■ DOCUMENT EXCERPT ■
........

The Haines Huts board will consider moving the site of a permitted public use cabin in the Takshanuk Mountains after the Alaska Department of Fish and Game Advisory Council voted 5-1 that it supported amending the permit and relocating it to an area out of mountain goat habitat.
The proposed hut location, near Chilly Ridge on the southern flanks of Mount Tukgahgo, was approved for a land lease permit by the Alaska Department of Natural Resources (DNR) in 2019. Since then, some conservationists concerned about mountain goat impacts have raised objections to the site, which is located in mountain goat habitat, and want the location moved to an area outside goat habitat, roughly a mile away from the proposed location.
Haines Huts board chair Jess Kayser Forster told the advisory committee that the board took due diligence with conservation concerns, and met with Fish and Game biologists to discuss the proposed location. She said they received no indication that the hut would negatively impact wildlife.
“Working in natural resource management, I get concerned when wildlife management or conservation measures are taken without information to support that action,” Kayser Forster said. “If the goat population is in decline because of habitat loss or because of backcountry cabins, that would be good information for us to know. Maybe we won’t put a cabin there. But (it’s) a pretty low impact project we’re proposing here.”
But advisory committee member Kip Kermoian argued that the absence of evidence is not evidence. He urged the board to consider a conservation principle known as the “precautionary principle,” making the least impactful decision until more information is available.
“Because we don’t know what the impacts of a hut might be does not suggest that there won’t be impacts,” council member Kip Kermoian said. “We have this area that is outside of goat habitat, outside of bear denning habitat, that still facilitates what the goal is.”
Mountain goats are sensitive to helicopter noise and land managers typically require helicopters to travel a certain distance away from the animals. It’s unclear what if any impact people, pets and cabins have on goats, according to Fish and Game biologist Kevin White. White has been involved in goat habitat modeling in the Chilkat Valley.
Advisory committee member Marie Rose voted against the motion. Five members of the 11-person board did not attend the meeting.

........

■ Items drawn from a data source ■
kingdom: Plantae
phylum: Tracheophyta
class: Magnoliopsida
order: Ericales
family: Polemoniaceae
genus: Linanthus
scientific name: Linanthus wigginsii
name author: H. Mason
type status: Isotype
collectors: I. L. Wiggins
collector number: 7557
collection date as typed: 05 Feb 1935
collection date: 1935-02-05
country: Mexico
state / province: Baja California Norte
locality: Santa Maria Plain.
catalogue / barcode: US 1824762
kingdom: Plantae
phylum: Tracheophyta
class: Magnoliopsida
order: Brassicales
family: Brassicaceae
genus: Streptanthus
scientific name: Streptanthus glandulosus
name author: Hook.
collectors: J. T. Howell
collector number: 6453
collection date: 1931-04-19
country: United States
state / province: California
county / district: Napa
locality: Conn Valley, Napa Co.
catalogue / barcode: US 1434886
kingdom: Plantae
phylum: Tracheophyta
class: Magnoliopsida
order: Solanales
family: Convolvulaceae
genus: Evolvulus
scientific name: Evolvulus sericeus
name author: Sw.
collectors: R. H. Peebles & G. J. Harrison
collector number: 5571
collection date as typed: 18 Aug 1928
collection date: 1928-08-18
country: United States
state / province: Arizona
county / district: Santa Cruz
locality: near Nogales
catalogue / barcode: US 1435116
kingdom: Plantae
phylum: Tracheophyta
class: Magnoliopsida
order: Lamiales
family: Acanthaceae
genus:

........

■ BRIEF ■
Rename "Chilly Ridge" as "Chilly Peak" and write out the part of the Haines Huts article starting with "The proposed hut" and going on through "from the proposed location.". The listing has no connection to the Haines Huts article.

■ TASK ANSWER ■
The proposed hut location, near Chilly Peak on the southern flanks of Mount Tukgahgo, was approved for a land lease permit by the Alaska Department of Natural Resources (DNR) in 2019. Since then, some conservationists concerned about mountain goat impacts have raised objections to the site, which is located in mountain goat habitat, and want the location moved to an area outside goat habitat, roughly a mile away from the proposed location.